It’s been two long years since Eli Roth’s cannibal horror revival picture The Green Inferno debuted at TIFF and it was almost starting to feel like a release might never actually happen. Now, you’d think that long delay might be in some way related to his decidedly non-PC movie that brings back an old n’ disgusting Italian cannibal horror subgenre many assumed died decades ago, but nope. That had nothing to do with it. Instead, the delay was the result of a cash-poor distributor and the boring politics therein. Sadly, it’s a reflection of just how difficult it is to get a horror movie out on screens these days that doesn’t conform to comfy trends, even if you’re one of the few genre directors whose name can be used as a marketing device. Yep, it’s a tough time to be messing around with the macabre in movies, but thankfully, The Green Inferno finally made its way to theatres, and that should make gore-starved horror hounds happy.

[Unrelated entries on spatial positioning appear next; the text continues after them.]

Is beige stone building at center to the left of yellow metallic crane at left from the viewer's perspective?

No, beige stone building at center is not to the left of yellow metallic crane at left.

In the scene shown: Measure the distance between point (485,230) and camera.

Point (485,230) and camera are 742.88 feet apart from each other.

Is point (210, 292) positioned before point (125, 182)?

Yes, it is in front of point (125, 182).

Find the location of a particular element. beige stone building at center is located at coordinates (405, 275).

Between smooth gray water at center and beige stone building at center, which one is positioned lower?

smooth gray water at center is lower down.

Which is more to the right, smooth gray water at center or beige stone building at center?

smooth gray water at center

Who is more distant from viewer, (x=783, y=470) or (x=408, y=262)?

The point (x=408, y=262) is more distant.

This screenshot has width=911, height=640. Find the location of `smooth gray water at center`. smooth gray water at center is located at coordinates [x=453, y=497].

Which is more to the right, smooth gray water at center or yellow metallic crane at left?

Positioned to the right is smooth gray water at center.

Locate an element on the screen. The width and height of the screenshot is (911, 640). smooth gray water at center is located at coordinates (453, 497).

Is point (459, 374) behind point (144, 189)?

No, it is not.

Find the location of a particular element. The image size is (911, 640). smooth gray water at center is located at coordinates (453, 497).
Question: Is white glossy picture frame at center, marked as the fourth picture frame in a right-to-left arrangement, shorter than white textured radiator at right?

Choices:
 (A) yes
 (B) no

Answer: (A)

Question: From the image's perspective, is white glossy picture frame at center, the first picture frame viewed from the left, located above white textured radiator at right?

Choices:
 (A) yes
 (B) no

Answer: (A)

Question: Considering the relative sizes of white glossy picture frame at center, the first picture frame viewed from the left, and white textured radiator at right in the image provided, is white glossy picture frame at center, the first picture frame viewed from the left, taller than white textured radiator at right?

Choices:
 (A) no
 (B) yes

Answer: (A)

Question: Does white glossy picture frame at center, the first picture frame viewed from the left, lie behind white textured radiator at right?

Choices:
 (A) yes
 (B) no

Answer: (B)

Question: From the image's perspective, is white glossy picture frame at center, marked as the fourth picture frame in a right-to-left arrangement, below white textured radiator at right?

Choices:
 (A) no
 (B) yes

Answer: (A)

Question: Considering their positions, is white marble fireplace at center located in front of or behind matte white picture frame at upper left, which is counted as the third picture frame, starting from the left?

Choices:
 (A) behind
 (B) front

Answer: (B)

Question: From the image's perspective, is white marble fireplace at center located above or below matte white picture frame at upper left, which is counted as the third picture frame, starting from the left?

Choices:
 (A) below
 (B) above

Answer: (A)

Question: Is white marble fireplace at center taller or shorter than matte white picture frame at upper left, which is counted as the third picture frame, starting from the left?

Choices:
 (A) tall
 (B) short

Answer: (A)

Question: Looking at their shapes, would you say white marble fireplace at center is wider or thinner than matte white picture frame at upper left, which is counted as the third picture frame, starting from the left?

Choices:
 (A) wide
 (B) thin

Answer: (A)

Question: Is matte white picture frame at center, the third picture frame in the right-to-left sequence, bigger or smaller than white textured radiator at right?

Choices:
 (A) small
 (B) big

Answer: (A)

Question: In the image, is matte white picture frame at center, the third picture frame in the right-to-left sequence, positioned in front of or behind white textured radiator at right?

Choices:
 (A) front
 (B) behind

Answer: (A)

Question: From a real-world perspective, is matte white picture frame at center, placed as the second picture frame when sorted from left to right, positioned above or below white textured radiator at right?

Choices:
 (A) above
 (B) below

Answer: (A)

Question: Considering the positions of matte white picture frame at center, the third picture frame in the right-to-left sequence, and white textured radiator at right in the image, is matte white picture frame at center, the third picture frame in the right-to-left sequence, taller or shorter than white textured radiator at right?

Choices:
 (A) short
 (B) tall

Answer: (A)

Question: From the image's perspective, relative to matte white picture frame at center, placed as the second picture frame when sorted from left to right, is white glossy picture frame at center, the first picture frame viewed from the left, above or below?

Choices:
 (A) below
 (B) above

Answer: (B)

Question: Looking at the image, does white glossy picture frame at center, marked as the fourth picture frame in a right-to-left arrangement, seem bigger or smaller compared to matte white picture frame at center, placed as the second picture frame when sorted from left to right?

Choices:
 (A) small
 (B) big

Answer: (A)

Lorenza Izzo stars as a university student in New York struggling to find her identity. Eventually she, like so many before her, decides to embrace political activism because it brings her friends and self-entitlement, even if she doesn’t particularly care about the causes. A manipulative teacher quickly talks her and a collection of fellow students (including Spy Kids’ Daryl Sabara all grown up) to fly out to the amazon and protest some dastardly companies involved in rainforest deforestation (or maybe rain deforestation?). The gang tie themselves to trees and succeed, but unfortunately, their flight out of the rainforest isn’t quite a success. They soon find themselves battered and bruised and at the mercy of the unforgiving landscape they wanted to protect, eventually stumbling onto an isolated lost tribe who are more than happy to have the plump n’ juicy college kids over for dinner.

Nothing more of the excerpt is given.